SOUTHEAST: Walker County received 1.5 inches of additional rain, which saturated the soil. Fieldwork for forages, timber or horticulture was limited. Brazos County experienced mild temperatures and enjoyed some much-needed sunshine. Producers in Jefferson County were able to plant rice per U.S. Department of Agriculture RMA guidelines. In Jefferson County, rice planting was delayed. In Grimes County, pastures were greening up, which indicates soil temperatures were warming. Rangeland and pasture ratings varied widely from fair to very poor, with fair being the most common. San Jacinto County reported 100 percent fair, and Montgomery County reported 100 percent good. Soil moisture levels throughout the region ranged from adequate to surplus, with surplus being the most common. Brazos County and Fort Bend County reported 100 percent adequate. Walker, San Jacinto, Jefferson and Montgomery counties reported 100 percent surplus.
SOUTHWEST: Some counties received some much-needed rain, albeit very little. In those counties receiving rain, range and pasture conditions improved and green-up began. Corn planting began. Livestock were in fair condition as supplemental feeding continued. Kimble County reported extreme winds, which caused damage to structures, trees and plants.

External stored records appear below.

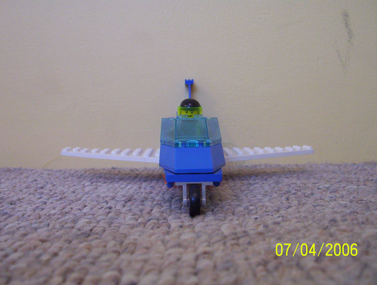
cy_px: 142
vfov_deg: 33.7
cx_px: 188
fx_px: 469
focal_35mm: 43
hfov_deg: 43.8
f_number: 2.73
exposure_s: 1/14.9
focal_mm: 5.77
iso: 200
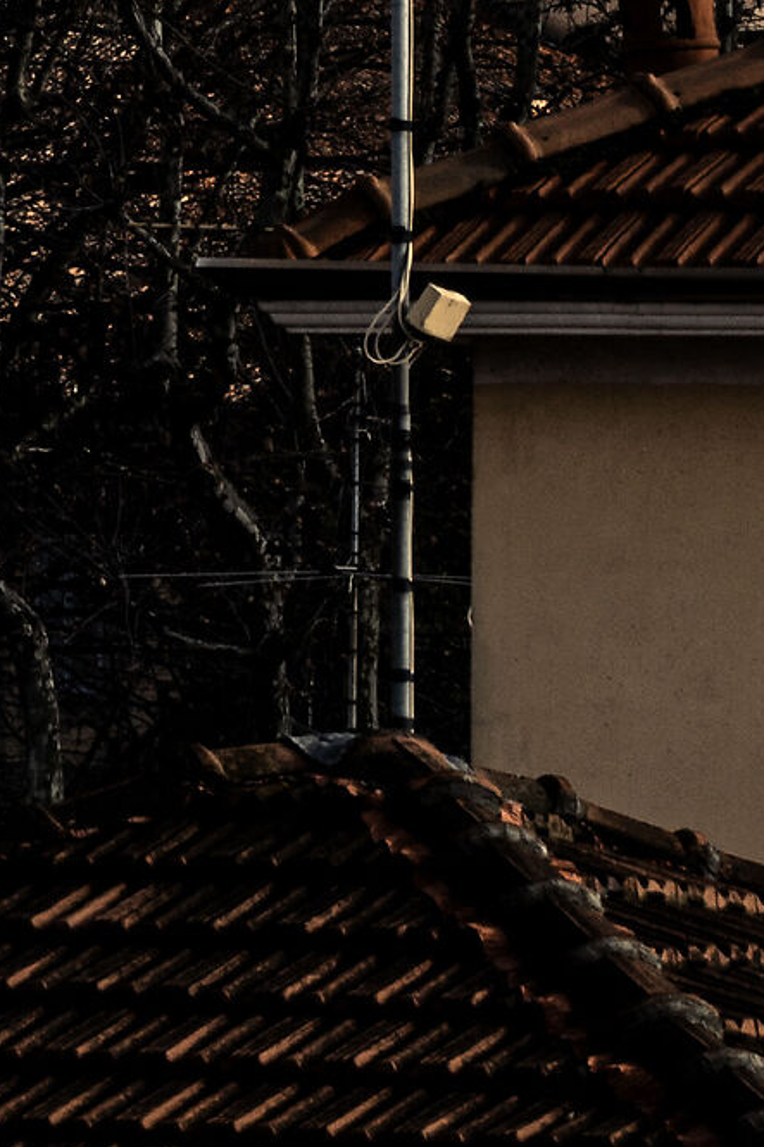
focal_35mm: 729
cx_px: 642
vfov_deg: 2.8
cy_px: -735
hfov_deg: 1.9
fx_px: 23217
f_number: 18
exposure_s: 1/160
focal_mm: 135
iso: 100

SOUTH: Cool weather conditions with short to adequate soil moisture levels were reported throughout the district. High winds were reported and these may have affected some early planted crops. Mild temperatures and some rain were reported in Frio County, and crops generally remained the same. Maverick County reported no rain but temperatures around 70 degrees. Some farmers were planting vegetables, while others were preparing the soil for later planting. Coastal Bermuda grass was greening fast and should be ready for a first cut in a few weeks. Rangeland improved after receiving some moisture. In Zavala County, dry conditions allowed spring planting to become very active. Producers reported sorghum and corn planting at 60 percent complete, and most planting should be completed soon. Spinach and cabbage harvest continued. Native range and pastures began to provide some warm-season grazing for livestock, but some supplemental feeding continued. Carrots and onions made good progress. In Dimmit County, trace amounts of rain improved forage production, but more rain was needed. In Zapata County, range and pasture conditions remained steady, but many areas reported they still needed rain. In Jim Wells County, planting progressed rapidly, with a few producers moving onto cotton. However, cooler temperatures later in the reporting period may have slowed down some planting. Overall, planting season is on target and most producers expected to finish earlier than normal. Range and pasture conditions improved, providing some nutrition to grazing cattle. Local markets continued to be steady in price and volume. In Duval County, the pasture and range conditions were adequate and there was plenty of vegetation in spite of a lack of rain. Oats and wheat pasture were being grazed, and cultivation was getting close. Some ranchers were cultivating and planting haygrazer. Deer breeders and ranchers were supplementing their livestock and wildlife. Kleberg and Kenedy counties had a half-inch of rain, and the corn crop has all been planted. Sorghum planting was nearly completed, and cotton was planted last week. However, cool and overcast conditions delayed greening of pasture and rangeland grasses. In Starr County, mostly all row crops had been planted, and high winds during the middle of the week halted field operations.